Directive ▸ Rewrite only the stretch of material from the line that contains "pose: elev=355.8 azim=195.0" through the line that contains "Dot at: (146, 287)", replacing "dist" with "distance" and leaving everything else unchanged.

Supplied material ▸
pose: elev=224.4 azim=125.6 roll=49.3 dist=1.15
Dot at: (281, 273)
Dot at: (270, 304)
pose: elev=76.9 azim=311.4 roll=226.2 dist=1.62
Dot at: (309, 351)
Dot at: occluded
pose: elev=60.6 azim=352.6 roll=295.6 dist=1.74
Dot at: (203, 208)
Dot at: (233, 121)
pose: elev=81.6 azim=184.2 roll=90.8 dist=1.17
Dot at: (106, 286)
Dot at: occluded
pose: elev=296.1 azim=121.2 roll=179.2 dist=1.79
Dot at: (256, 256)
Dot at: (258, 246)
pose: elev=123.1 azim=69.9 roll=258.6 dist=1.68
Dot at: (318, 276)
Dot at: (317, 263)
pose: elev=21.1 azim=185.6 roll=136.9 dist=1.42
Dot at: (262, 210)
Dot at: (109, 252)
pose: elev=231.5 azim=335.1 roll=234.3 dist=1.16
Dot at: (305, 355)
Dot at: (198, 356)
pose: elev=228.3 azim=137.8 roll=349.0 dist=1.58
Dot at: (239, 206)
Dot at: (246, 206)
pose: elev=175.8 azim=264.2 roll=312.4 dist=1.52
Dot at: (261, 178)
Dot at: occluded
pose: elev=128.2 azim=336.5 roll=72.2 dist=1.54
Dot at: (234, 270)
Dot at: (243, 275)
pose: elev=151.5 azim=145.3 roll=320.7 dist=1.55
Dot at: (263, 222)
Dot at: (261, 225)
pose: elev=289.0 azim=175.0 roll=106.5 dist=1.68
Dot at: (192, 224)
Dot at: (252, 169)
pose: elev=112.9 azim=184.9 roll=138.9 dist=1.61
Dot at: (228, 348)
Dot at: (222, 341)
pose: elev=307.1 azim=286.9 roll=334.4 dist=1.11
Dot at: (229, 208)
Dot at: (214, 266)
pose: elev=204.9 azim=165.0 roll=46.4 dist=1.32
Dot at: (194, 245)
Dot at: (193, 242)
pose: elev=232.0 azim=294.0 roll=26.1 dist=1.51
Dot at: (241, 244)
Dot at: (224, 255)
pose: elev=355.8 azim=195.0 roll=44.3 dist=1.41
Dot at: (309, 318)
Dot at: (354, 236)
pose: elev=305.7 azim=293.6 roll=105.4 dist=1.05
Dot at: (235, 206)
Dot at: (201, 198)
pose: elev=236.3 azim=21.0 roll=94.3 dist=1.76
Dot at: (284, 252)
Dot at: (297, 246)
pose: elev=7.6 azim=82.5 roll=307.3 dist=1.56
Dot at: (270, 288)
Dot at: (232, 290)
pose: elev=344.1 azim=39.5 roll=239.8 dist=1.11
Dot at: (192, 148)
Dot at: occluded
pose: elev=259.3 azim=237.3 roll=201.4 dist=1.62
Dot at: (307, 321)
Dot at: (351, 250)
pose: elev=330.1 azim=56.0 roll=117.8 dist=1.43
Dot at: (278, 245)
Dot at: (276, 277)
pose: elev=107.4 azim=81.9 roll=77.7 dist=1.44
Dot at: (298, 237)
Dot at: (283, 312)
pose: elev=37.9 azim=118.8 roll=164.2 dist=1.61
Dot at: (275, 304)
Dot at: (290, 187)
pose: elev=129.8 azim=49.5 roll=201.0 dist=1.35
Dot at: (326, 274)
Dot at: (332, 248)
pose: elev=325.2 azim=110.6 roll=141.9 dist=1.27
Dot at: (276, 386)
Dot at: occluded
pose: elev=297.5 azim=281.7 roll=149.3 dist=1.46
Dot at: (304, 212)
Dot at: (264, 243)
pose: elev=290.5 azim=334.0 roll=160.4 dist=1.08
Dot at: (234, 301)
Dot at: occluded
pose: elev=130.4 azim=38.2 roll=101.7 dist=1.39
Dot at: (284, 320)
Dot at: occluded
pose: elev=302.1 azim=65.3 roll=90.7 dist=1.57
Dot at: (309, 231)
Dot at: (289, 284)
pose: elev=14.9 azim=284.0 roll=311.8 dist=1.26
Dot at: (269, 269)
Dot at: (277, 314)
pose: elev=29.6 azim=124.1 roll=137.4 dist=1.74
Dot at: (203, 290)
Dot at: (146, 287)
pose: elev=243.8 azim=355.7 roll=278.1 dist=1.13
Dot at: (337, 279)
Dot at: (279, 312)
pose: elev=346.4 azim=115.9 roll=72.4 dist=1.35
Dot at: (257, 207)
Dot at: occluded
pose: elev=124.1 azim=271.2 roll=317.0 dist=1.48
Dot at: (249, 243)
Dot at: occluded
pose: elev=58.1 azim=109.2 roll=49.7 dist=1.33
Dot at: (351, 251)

Finished exercise ▸
pose: elev=355.8 azim=195.0 roll=44.3 distance=1.41
Dot at: (309, 318)
Dot at: (354, 236)
pose: elev=305.7 azim=293.6 roll=105.4 distance=1.05
Dot at: (235, 206)
Dot at: (201, 198)
pose: elev=236.3 azim=21.0 roll=94.3 distance=1.76
Dot at: (284, 252)
Dot at: (297, 246)
pose: elev=7.6 azim=82.5 roll=307.3 distance=1.56
Dot at: (270, 288)
Dot at: (232, 290)
pose: elev=344.1 azim=39.5 roll=239.8 distance=1.11
Dot at: (192, 148)
Dot at: occluded
pose: elev=259.3 azim=237.3 roll=201.4 distance=1.62
Dot at: (307, 321)
Dot at: (351, 250)
pose: elev=330.1 azim=56.0 roll=117.8 distance=1.43
Dot at: (278, 245)
Dot at: (276, 277)
pose: elev=107.4 azim=81.9 roll=77.7 distance=1.44
Dot at: (298, 237)
Dot at: (283, 312)
pose: elev=37.9 azim=118.8 roll=164.2 distance=1.61
Dot at: (275, 304)
Dot at: (290, 187)
pose: elev=129.8 azim=49.5 roll=201.0 distance=1.35
Dot at: (326, 274)
Dot at: (332, 248)
pose: elev=325.2 azim=110.6 roll=141.9 distance=1.27
Dot at: (276, 386)
Dot at: occluded
pose: elev=297.5 azim=281.7 roll=149.3 distance=1.46
Dot at: (304, 212)
Dot at: (264, 243)
pose: elev=290.5 azim=334.0 roll=160.4 distance=1.08
Dot at: (234, 301)
Dot at: occluded
pose: elev=130.4 azim=38.2 roll=101.7 distance=1.39
Dot at: (284, 320)
Dot at: occluded
pose: elev=302.1 azim=65.3 roll=90.7 distance=1.57
Dot at: (309, 231)
Dot at: (289, 284)
pose: elev=14.9 azim=284.0 roll=311.8 distance=1.26
Dot at: (269, 269)
Dot at: (277, 314)
pose: elev=29.6 azim=124.1 roll=137.4 distance=1.74
Dot at: (203, 290)
Dot at: (146, 287)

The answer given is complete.